Darüber hinaus haben Luke und sein Team herausgefunden, dass ein RNA-Molekül namens TERRA, das an den Telomeren gebildet wird, die Geschwindigkeit der Seneszenz in ALT-Hefezellen steuern kann und offenbar beeinflusst, wie schnell sich die Telomere verkürzen.
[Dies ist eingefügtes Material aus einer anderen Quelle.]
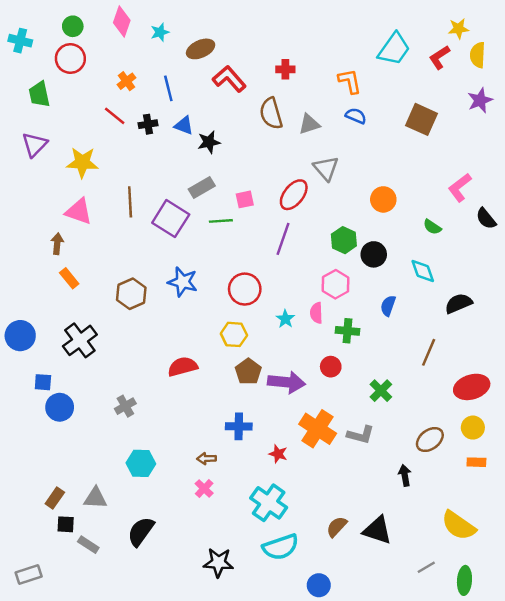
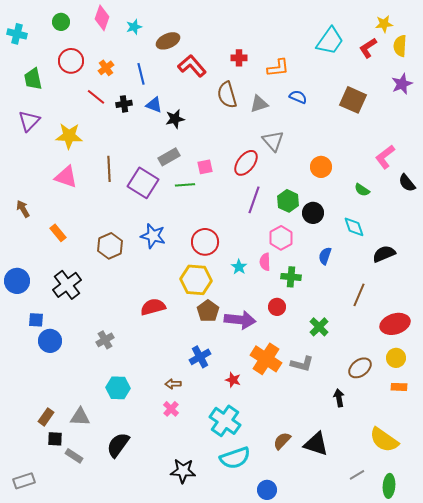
red circle: (70, 59) -> (71, 61), moved
orange L-shape: (350, 81) -> (278, 68), moved, turned 95
purple line: (283, 239) -> (254, 200), moved
brown arrow: (57, 244) -> (23, 209), moved, turned -36
yellow hexagon: (234, 334) -> (196, 280), size x1.4
blue cross: (239, 426) -> (200, 357), turned -30

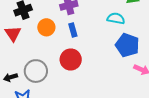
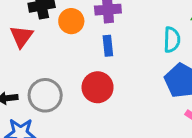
cyan semicircle: (116, 18) -> (172, 40), turned 72
orange circle: (46, 27) -> (71, 21), moved

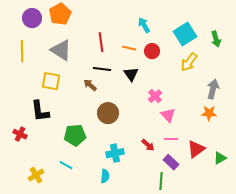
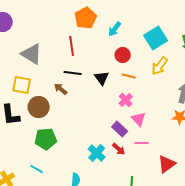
orange pentagon: (60, 14) -> (86, 18), moved
cyan arrow: (144, 25) -> (115, 29), turned -112
orange line: (129, 48) -> (129, 76), moved
brown circle: (108, 113) -> (39, 107), moved
red triangle: (196, 149) -> (167, 164), moved
cyan cross: (115, 153) -> (97, 153), moved, turned -36
purple rectangle: (171, 162) -> (120, 129), moved

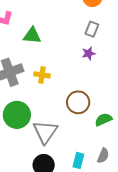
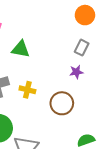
brown circle: (78, 102) -> (62, 103), moved

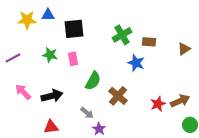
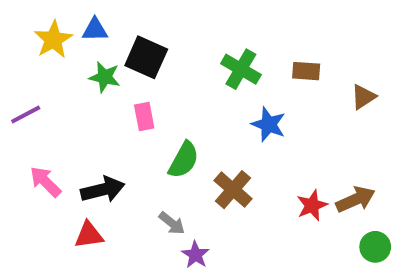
yellow star: (27, 20) -> (53, 39), turned -30
black square: (74, 29) -> (146, 57), turned 30
green cross: (122, 35) -> (241, 69), turned -30
brown rectangle: (149, 42) -> (306, 71), moved
green star: (50, 55) -> (105, 77), moved
red triangle: (51, 127) -> (89, 235), moved

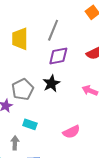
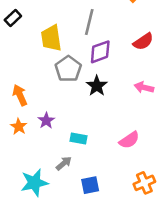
gray pentagon: (23, 89) -> (68, 69), moved
gray arrow: (15, 143) -> (64, 163), turned 56

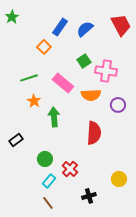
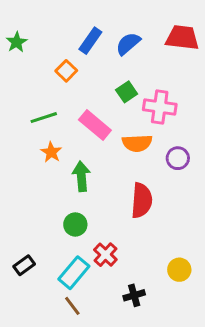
green star: (12, 17) -> (17, 42), moved
red trapezoid: (121, 25) -> (182, 38), turned -55
black rectangle: (16, 140) -> (24, 265), moved
green circle: (45, 159) -> (75, 224), moved
cyan rectangle: (49, 181) -> (74, 273), size x1.5

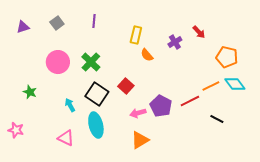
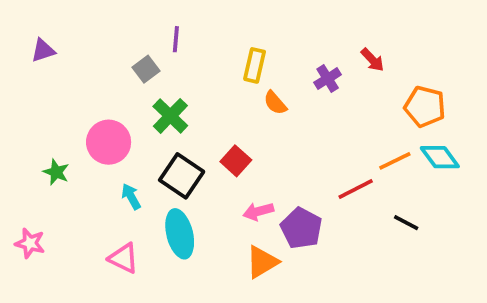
gray square: (57, 23) -> (146, 69), moved
pink circle: (58, 62) -> (109, 142), moved
purple pentagon: (161, 106) -> (301, 228), moved

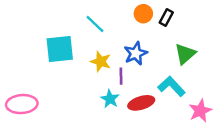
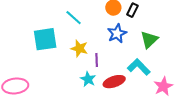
blue star: (136, 53) -> (117, 33), moved

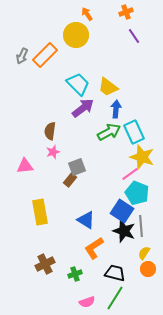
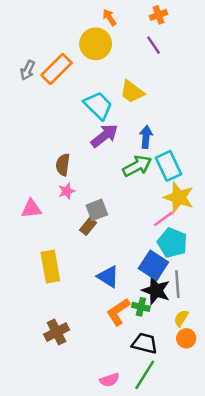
purple line: (134, 36) -> (153, 45), moved
yellow trapezoid: (108, 87) -> (132, 92), moved
green cross: (75, 274) -> (141, 307), moved, turned 32

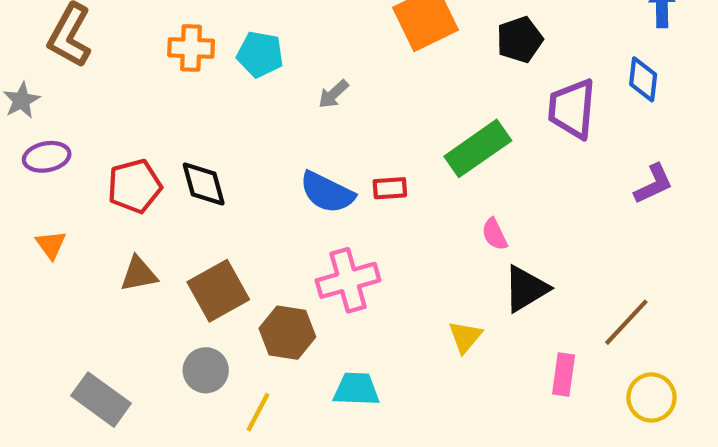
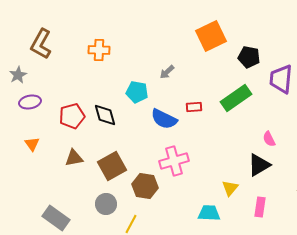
black pentagon: (520, 40) -> (249, 57), moved, turned 30
cyan pentagon: (260, 54) -> (137, 92), moved
red rectangle: (390, 188) -> (194, 107), moved
pink semicircle: (495, 234) -> (269, 139), moved
pink rectangle: (564, 374) -> (260, 207), moved
cyan trapezoid: (356, 389) -> (209, 213), moved

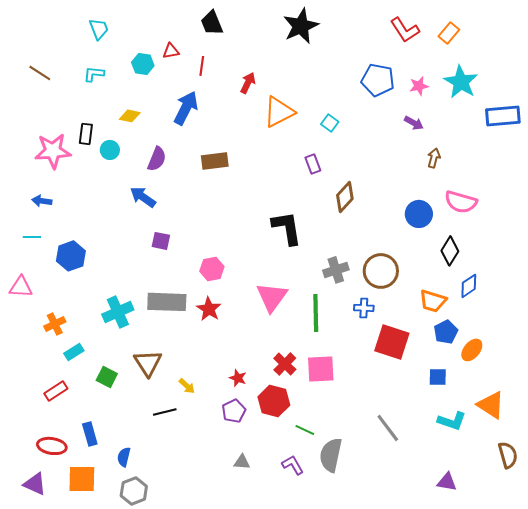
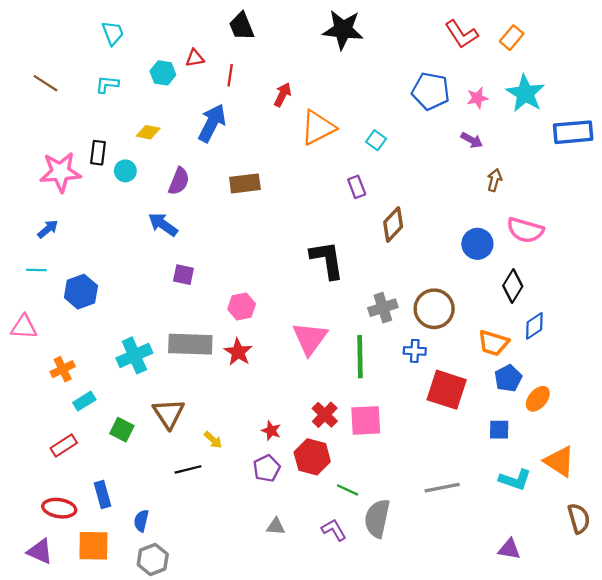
black star: (301, 26) -> (343, 30), turned 30
blue arrow: (42, 201) -> (48, 229), turned 132
gray line: (388, 428) -> (442, 488), turned -64

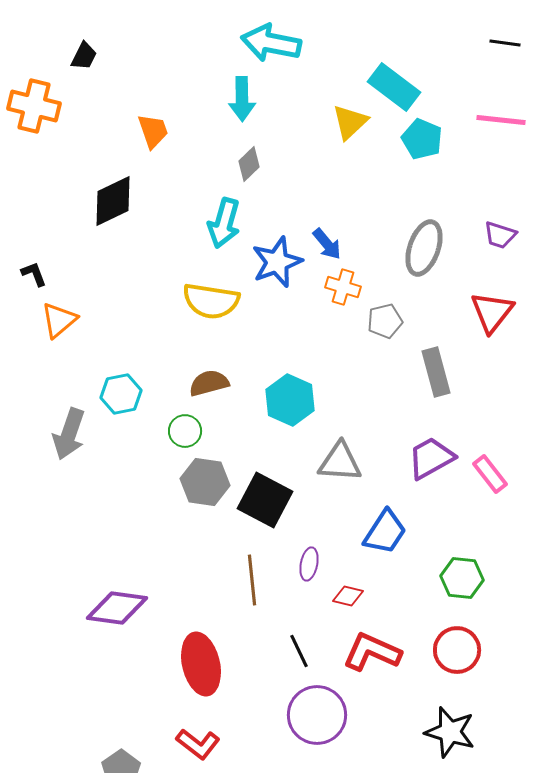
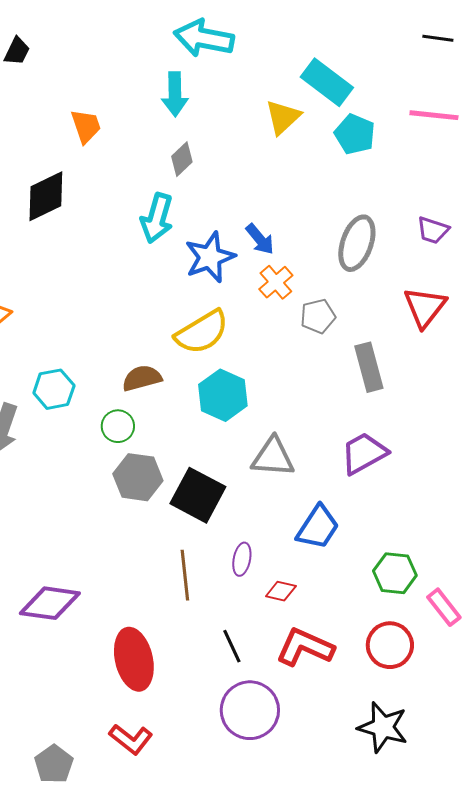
orange cross: (343, 287) -> (276, 282), turned 32
yellow semicircle: (211, 301) -> (202, 332), moved, turned -40
pink rectangle: (490, 474) -> (444, 607), moved

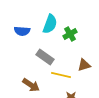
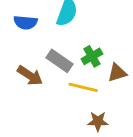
green cross: (70, 34) -> (92, 56), moved
brown arrow: (31, 85) -> (30, 76), moved

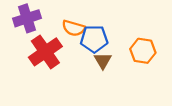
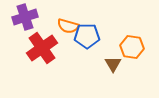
brown triangle: (103, 61) -> (113, 64), moved

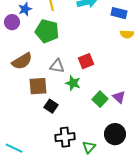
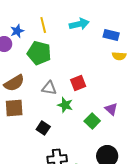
brown square: (38, 86) -> (14, 108), moved
purple triangle: (119, 97) -> (111, 109), moved

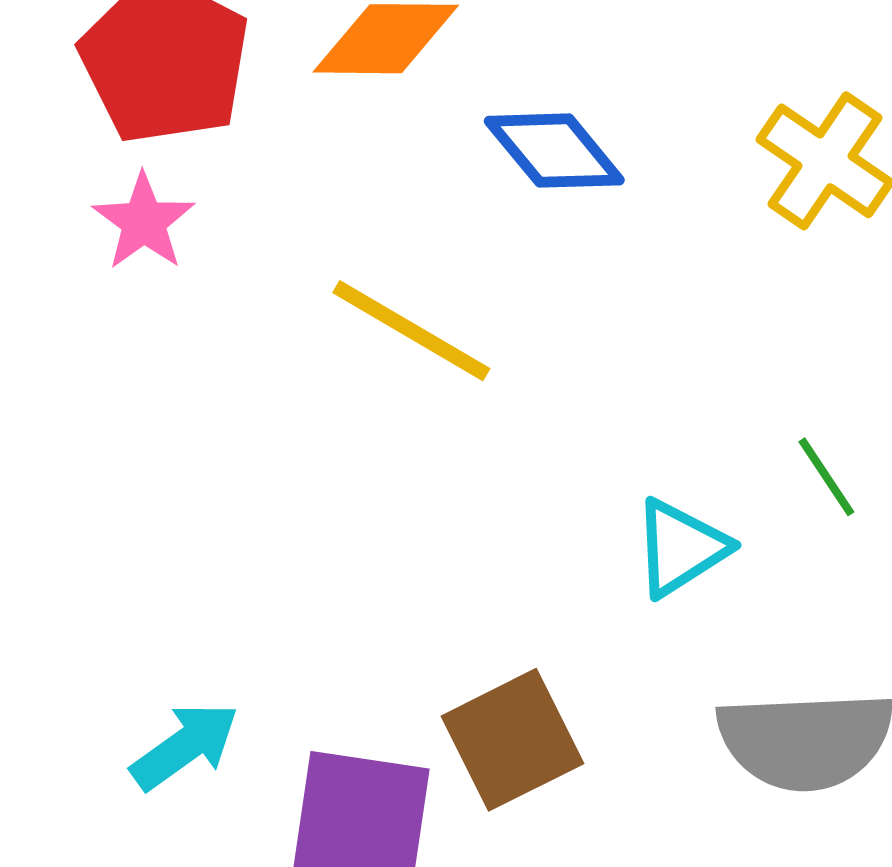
Der Wissenschaftler ist zuversichtlich, dass diese neuen Erkenntnisse den Weg für neue Strategien zur Behandlung von Krebserkrankungen ebnen werden. "Wenn wir einen Weg finden, die RNA zu manipulieren, könnten wir die Rate der Seneszenz in diesen ALT-Zellen erhöhen, um ihr Wachstum zu verlangsamen oder sogar zu stoppen."

Brian Luke ist Professor an der Johannes Gutenberg-Universität Mainz und stellvertretender wissenschaftlicher Direktor am Institut für Molekulare Biologie. Die neue Arbeit wurde in der Fachzeitschrift Nucleic Acids Research veröffentlicht.